The Court also noted that the point about the high profile nature of the trial and its ‘wider repercussions’ for alleged victims of domestic abuse or those accused of alleged domestic abuse, while submitted in the Grounds of Appeal and the skeleton argument, was not developed during the trial. The Court held at  that the reasons advanced, separately or together, could not justify the exceptional course of allowing the appeal to proceeding, even if it had no real prospect of success.
The further evidence application
As set out above Mr Depp sought to rely on further evidence showing that Ms Heard has not yet given away most of the $7 million, received in her divorce settlement from Mr Depp, which she had said that she was donating to charity. The further evidence comprised of a witness statement from his solicitor, exhibiting various documents obtained in Mr Depp’s libel proceedings against Ms Heard in the United States. Mr Depp commenced these proceedings in March 2019, during which, various attempts have been made by his US legal team to obtain evidence about what payments Ms Heard had made.
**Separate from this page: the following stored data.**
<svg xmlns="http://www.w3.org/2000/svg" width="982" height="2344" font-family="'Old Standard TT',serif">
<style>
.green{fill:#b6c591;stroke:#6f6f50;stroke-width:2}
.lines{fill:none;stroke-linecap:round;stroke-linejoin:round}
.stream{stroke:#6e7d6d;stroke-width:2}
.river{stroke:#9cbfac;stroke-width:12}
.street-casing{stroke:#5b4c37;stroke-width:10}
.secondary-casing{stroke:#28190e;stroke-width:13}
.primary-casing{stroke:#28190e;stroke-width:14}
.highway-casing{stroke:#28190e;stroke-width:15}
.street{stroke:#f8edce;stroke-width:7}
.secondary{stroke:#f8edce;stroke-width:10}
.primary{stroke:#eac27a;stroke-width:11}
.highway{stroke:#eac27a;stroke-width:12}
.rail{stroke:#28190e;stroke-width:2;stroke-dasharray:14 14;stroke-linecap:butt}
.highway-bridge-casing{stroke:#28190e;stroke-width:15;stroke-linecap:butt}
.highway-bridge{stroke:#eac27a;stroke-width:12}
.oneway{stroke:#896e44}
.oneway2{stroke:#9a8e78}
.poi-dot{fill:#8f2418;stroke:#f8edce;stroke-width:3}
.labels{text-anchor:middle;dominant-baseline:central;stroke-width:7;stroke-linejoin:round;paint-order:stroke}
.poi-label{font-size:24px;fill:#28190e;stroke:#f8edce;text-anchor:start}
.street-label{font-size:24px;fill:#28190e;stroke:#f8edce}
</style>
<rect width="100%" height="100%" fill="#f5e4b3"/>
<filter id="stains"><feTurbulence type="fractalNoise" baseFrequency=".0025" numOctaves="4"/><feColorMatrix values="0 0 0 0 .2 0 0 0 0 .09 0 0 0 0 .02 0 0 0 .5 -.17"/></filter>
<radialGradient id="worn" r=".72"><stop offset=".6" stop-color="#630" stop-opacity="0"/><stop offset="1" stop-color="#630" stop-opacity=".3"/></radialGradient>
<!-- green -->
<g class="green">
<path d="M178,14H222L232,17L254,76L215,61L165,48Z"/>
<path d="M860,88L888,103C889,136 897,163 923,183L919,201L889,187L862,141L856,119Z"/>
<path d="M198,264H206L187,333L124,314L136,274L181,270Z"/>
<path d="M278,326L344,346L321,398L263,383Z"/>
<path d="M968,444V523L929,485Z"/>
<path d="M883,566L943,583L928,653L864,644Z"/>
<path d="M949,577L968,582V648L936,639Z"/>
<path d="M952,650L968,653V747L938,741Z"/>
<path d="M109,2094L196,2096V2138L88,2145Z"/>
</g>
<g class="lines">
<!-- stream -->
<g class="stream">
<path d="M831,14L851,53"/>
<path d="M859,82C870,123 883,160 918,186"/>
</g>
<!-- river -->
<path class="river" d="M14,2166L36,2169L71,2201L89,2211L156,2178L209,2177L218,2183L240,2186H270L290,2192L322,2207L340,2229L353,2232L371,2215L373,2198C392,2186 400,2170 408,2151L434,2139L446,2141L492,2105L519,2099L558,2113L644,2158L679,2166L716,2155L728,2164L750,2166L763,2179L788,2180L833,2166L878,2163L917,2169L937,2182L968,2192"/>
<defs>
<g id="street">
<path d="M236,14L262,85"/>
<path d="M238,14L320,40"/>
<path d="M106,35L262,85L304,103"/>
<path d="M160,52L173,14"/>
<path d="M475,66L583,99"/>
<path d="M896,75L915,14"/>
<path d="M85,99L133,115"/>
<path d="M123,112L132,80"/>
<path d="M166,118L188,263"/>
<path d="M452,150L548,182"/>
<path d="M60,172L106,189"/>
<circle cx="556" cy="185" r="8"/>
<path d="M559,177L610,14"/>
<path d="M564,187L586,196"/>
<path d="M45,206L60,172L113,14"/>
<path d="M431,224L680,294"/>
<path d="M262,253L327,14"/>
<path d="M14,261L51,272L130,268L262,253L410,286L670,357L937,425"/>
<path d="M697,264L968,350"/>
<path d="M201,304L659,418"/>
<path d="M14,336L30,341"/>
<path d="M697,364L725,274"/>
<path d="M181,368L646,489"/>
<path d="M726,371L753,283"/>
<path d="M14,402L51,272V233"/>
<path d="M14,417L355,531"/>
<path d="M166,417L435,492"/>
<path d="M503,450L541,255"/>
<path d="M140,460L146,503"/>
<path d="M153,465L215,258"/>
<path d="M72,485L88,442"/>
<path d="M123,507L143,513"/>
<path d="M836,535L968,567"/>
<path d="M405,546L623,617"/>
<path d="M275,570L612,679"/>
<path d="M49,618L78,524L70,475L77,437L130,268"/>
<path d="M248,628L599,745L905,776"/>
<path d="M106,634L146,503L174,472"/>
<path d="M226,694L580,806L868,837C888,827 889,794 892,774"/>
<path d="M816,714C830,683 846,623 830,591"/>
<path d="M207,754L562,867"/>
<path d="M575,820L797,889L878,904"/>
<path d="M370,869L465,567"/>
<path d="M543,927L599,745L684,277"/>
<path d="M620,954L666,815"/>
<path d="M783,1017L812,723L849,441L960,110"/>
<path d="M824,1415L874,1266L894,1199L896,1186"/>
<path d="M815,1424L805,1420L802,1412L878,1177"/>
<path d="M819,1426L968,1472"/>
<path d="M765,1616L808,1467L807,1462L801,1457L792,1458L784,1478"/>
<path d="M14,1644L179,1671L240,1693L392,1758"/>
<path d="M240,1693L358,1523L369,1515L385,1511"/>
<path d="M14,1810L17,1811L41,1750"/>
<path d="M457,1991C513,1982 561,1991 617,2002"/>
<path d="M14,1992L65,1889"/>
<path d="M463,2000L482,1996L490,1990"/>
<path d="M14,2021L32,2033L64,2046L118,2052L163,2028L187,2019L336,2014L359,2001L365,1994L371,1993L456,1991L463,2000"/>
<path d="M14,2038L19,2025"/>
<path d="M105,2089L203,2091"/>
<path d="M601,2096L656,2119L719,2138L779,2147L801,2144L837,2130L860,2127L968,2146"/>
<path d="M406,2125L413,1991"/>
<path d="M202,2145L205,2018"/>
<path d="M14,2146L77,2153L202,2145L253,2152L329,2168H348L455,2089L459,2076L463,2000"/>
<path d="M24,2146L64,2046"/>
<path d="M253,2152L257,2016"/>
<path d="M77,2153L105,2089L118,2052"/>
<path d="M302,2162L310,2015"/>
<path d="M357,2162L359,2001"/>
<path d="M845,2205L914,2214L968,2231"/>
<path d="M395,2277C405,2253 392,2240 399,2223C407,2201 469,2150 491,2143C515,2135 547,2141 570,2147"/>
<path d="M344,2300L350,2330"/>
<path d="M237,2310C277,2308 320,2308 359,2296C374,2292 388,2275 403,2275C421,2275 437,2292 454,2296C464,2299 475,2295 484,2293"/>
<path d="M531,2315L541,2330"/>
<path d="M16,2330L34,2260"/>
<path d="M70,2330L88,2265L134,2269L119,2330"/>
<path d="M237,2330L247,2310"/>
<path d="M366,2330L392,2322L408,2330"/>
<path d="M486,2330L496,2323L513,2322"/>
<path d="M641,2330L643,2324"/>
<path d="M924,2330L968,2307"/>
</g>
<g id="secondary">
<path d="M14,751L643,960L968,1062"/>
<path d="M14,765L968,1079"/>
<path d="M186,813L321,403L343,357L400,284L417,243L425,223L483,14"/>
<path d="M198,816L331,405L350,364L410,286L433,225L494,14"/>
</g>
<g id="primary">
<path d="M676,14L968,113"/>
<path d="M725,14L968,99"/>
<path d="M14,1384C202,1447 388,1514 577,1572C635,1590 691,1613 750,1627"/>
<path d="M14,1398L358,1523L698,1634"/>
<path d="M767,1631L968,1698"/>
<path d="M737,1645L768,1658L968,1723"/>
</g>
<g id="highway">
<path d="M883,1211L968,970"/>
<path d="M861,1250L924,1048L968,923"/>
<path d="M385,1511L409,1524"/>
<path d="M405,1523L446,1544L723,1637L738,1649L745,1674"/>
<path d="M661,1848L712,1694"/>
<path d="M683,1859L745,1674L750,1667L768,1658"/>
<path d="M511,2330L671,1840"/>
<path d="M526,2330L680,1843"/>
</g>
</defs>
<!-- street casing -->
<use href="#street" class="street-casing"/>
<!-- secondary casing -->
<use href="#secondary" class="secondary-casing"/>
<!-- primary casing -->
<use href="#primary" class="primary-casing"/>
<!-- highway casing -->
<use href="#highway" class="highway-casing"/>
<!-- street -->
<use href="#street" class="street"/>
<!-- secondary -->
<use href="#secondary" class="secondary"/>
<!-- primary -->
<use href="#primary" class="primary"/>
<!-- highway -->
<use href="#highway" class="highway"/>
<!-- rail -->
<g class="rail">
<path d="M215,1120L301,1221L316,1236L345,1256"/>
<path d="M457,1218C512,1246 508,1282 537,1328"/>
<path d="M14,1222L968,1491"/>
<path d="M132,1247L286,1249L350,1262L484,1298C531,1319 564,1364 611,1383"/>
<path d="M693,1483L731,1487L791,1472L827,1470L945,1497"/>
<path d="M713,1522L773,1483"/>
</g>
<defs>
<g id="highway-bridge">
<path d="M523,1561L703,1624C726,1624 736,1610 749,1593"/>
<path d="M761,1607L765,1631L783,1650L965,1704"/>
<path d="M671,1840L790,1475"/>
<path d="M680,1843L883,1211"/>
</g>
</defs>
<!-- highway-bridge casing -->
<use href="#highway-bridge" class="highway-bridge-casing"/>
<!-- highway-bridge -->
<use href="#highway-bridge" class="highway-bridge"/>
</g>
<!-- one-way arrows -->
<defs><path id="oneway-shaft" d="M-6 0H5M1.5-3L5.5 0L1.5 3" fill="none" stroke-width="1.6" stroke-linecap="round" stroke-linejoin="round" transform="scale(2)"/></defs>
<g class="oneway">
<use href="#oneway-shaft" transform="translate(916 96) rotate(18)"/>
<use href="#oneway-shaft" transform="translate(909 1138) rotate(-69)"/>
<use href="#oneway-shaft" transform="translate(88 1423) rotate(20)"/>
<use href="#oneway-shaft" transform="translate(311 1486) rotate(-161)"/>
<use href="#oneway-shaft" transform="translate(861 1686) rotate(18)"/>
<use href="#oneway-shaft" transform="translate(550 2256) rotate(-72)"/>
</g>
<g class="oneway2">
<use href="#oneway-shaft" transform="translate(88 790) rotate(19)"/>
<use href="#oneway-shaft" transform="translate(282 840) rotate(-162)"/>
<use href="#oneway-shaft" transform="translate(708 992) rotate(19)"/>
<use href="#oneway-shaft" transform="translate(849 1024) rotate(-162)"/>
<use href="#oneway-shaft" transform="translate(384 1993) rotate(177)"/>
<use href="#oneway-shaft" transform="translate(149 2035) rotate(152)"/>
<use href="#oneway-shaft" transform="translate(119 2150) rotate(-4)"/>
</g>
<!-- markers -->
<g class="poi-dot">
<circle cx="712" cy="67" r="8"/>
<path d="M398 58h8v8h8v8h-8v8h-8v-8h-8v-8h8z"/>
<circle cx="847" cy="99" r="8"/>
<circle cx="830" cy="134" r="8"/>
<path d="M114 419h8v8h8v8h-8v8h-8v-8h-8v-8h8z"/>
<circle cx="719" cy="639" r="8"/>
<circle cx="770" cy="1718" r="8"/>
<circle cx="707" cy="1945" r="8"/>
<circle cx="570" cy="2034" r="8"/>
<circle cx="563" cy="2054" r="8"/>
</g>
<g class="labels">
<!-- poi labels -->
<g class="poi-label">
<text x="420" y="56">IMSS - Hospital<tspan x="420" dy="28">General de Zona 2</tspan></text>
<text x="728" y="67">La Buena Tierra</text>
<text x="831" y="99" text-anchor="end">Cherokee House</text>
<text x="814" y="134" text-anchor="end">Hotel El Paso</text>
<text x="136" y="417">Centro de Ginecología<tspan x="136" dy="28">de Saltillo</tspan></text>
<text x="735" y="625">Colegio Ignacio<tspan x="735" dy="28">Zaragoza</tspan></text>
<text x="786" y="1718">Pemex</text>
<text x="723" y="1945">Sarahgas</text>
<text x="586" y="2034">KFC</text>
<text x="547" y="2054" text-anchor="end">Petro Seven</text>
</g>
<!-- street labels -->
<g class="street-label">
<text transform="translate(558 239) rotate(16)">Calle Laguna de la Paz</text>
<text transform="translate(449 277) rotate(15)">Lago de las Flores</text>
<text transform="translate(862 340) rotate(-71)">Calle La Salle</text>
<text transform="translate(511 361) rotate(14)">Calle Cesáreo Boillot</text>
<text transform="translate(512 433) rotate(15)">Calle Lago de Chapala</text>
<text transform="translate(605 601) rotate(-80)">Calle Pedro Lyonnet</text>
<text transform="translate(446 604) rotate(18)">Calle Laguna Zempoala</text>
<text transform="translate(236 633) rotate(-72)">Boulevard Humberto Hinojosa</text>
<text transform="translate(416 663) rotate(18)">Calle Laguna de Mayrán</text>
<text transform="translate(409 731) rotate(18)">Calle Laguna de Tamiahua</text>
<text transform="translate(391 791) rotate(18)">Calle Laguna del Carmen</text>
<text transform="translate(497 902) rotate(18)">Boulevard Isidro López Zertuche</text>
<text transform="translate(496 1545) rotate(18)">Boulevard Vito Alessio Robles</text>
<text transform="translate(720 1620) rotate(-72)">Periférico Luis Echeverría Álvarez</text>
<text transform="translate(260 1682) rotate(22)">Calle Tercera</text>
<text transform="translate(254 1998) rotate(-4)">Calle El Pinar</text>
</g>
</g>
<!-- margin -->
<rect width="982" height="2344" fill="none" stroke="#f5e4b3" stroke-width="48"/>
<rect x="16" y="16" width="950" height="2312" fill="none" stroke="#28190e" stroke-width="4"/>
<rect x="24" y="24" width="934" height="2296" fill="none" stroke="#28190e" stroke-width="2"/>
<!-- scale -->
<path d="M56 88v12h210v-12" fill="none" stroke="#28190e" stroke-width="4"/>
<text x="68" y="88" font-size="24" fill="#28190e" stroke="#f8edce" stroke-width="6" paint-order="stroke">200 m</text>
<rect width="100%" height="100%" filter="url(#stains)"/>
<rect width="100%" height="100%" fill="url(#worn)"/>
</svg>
The legal test for this question (known as the Ladd v Marshall principles) is that further evidence should only be admitted if:
- it could not have been obtained with reasonable diligence for use at the trial;
- it would probably have had an important influence on the result of the case; and
- if it is credible.
The Court considered the matter, taking limb (b) first.
Mr Depp’s application relied on a claim that Ms Heard had given a misleading impression about her charitable donations to the trial judge and this was bound (or was at least very likely) to have influenced the Judge’s assessment of her overall credibility . The Court of Appeal in its judgment made no finding about whether Ms Heard’s statements about her donations were misleading and found that there was no reason to believe that the Judge’s decision was influenced by what she had said about the donations ( to ).
Having failed limb (b) of the test, the Court concluded that it did not need to decide whether Mr Depp could satisfy limb (a), even more so given Ms Heard was never asked anything about her donation to charity during cross-examination in the trial ().
The judgment concludes at :
As we have said, it is not easy to persuade this Court to overturn the findings of a trial judge on purely factual questions. We do not believe that there is a real prospect of it being prepared to do so in this case. The hearing before Nicol J was full and fair, and he gave thorough reasons for his conclusions which have not been shown even arguably to be vitiated by any error of approach or mistake of law.
Mr Depp’s chances of obtaining permission to appeal were always likely to face a significant challenge. Nevertheless, the Court of Appeal’s judgment provides a forensic dissection of his application, reflecting Mr Justice Nicol’s analysis of the allegations in the trial. The Court of Appeal’s decision now concludes Mr Depp’s case in England and Wales, with the original trial judgment serving as a decision likely to give newspaper editors more confidence in publishing material that makes serious allegations of domestic abuse against individuals (although caution should always be advised as the success of a s.2 truth defence will always turn on the facts of each case and the evidence available to the defendants).
Mr Depp’s solicitors have said the proceedings in the US libel case will continue, where Mr Depp is suing Ms Heard personally over a 2018 Washington Post opinion piece in which she claimed to be a victim of domestic abuse, but did not mention the actor by name.